One can argue about the exact amount of net profit and the value of flexible hours, but drivers tend to vote with their feet soon after they find out what working for ride-hailing companies is really like. As Hall and collaborators wrote earlier this year, 65 percent of those who start driving are no longer active on the platform six months later. Among women, the six-month attrition rate is 76.5 percent. The U.S. fast food industry’s staff turnover rate, averaging 150 percent a year, implies an average attrition period of 8 months.
The large-scale creation of these hellish jobs is of questionable value to anyone except firms such as Uber and politicians who can point to rising employment rates. And yet they’ve been created on a massive scale.
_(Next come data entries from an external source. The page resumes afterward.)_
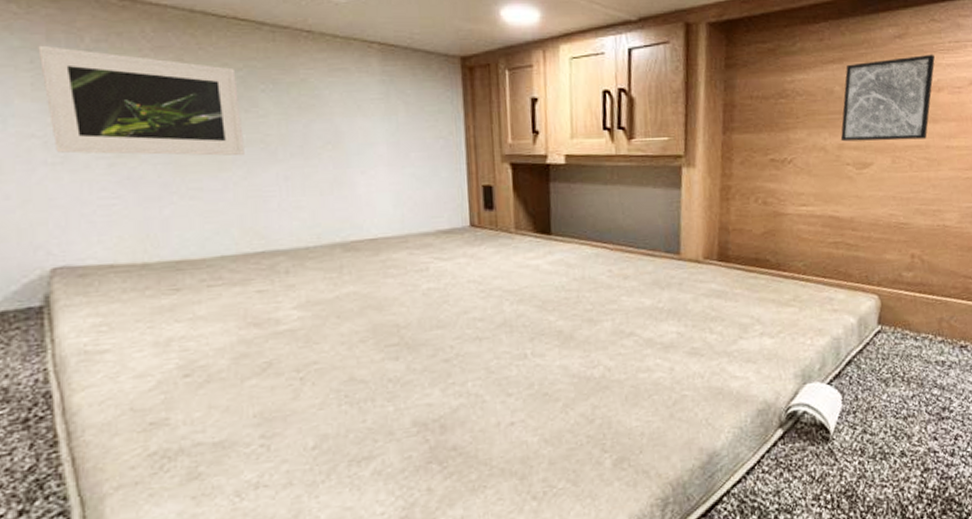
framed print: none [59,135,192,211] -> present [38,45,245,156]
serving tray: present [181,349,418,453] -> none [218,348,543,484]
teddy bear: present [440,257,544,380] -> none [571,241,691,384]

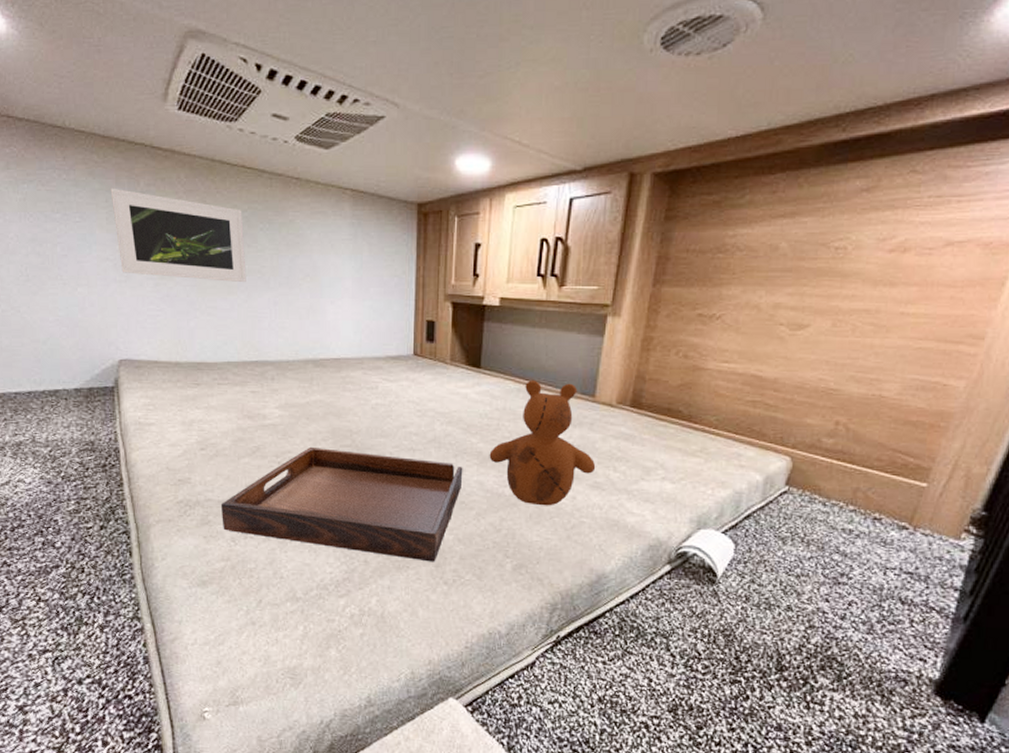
serving tray: none [218,348,543,484] -> present [222,446,463,562]
teddy bear: none [571,241,691,384] -> present [489,379,596,506]
wall art: present [840,54,935,142] -> none [777,210,907,303]

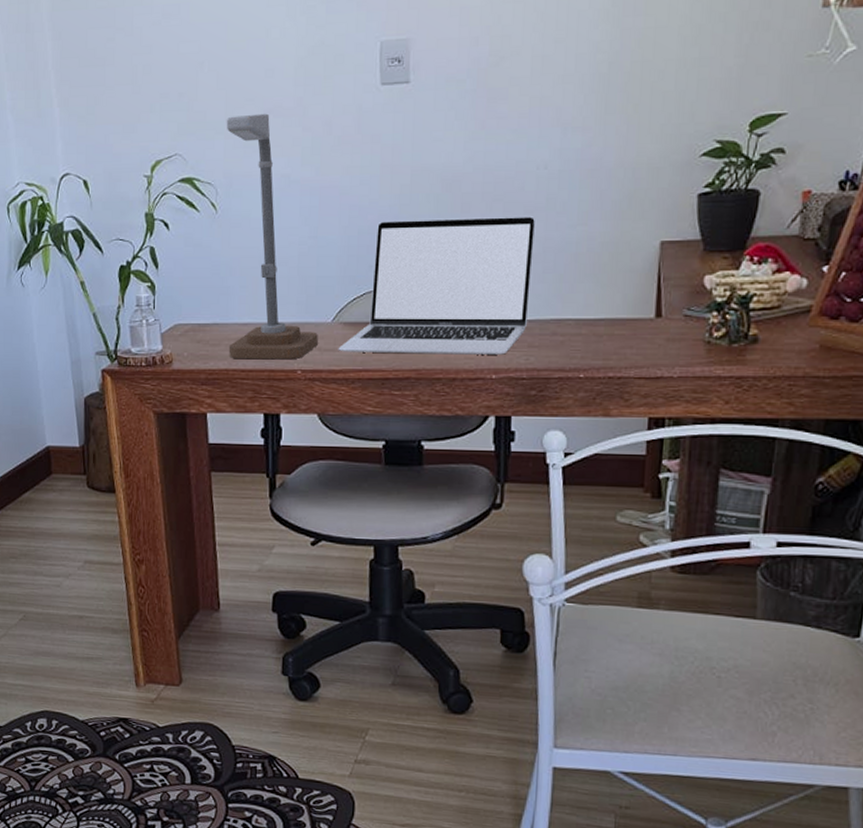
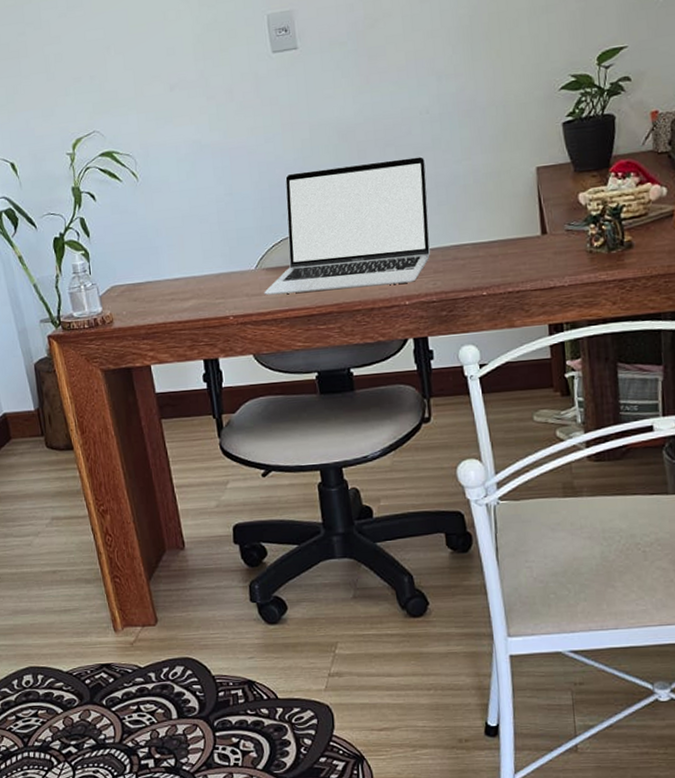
desk lamp: present [226,113,318,360] -> none [136,87,245,313]

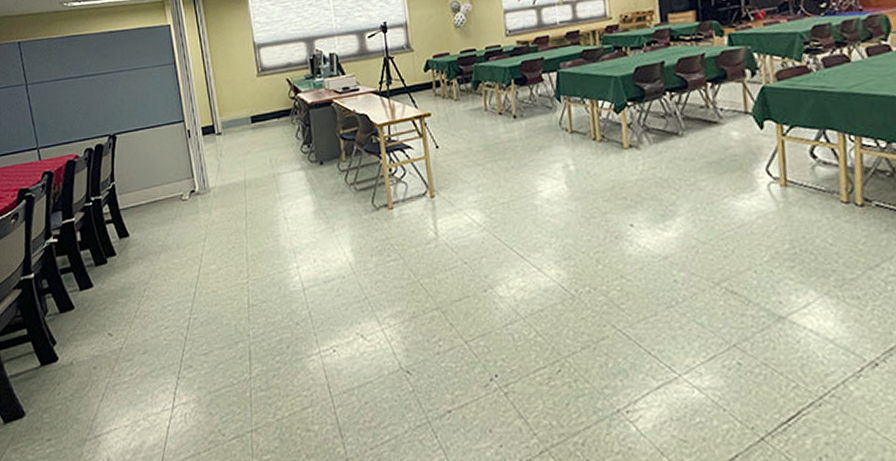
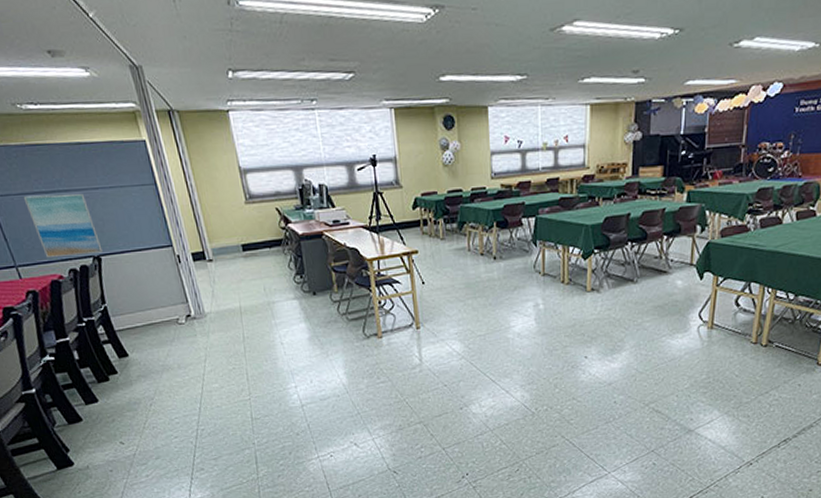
wall art: none [55,77,119,139] -> present [23,194,103,259]

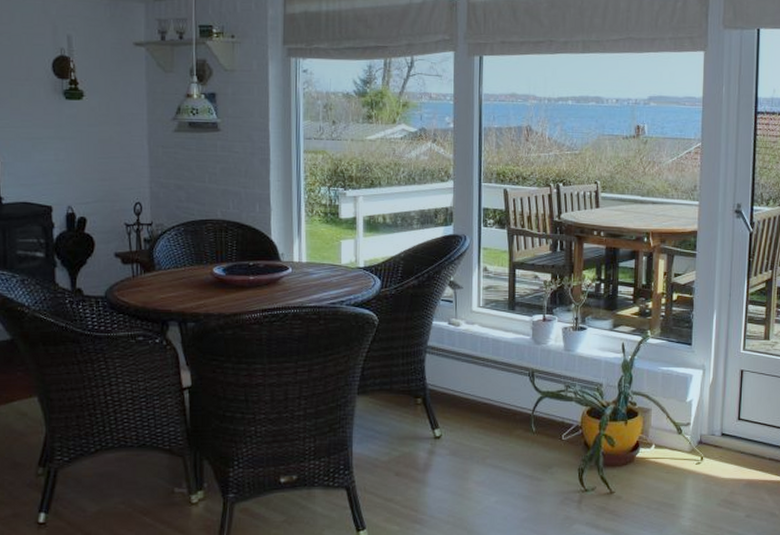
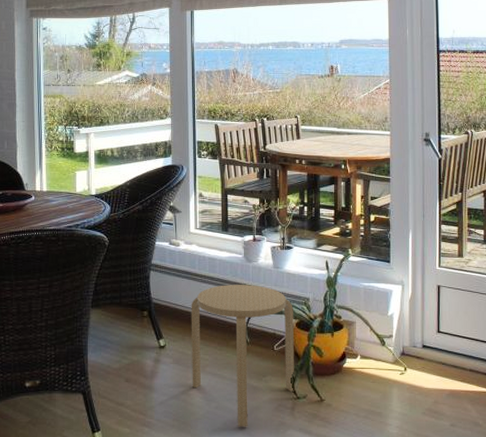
stool: none [470,369,585,522] -> present [191,285,295,427]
In his critique of Zoepf, Hall wrote that “more than 750,000 people drive with Uber” in the United States. Note the preposition use: “with,” not “for” — an important detail for the preservation of Uber’s myth, struck down by the European Court of Justice late last year, that it’s just an intermediary platform for drivers and riders, not a giant taxi company. The myth provides Uber employees with a calming rationalization: The company’s creation of terrible jobs is actually something else, like giving people a way to practice their hobby and earn a little money on the side.
Call me a socialist — or call me cautious to the point of cowardice — but I’m prepared to pay more for a taxi ride just to know my driver is making at least the minimum wage. I don’t really care whether the cab is an Uber, a Lyft or one of their traditional rivals that have also learned to use nifty apps to pick up fares. Higher taxi prices are not a tragedy, just a slight inconvenience and sometimes an argument in favor of other forms of transportation. As for job creation, it can be a symptom of market failure sometimes. To atone for what he built at Uber, Kalanick ought to invest in quality job creation for a change.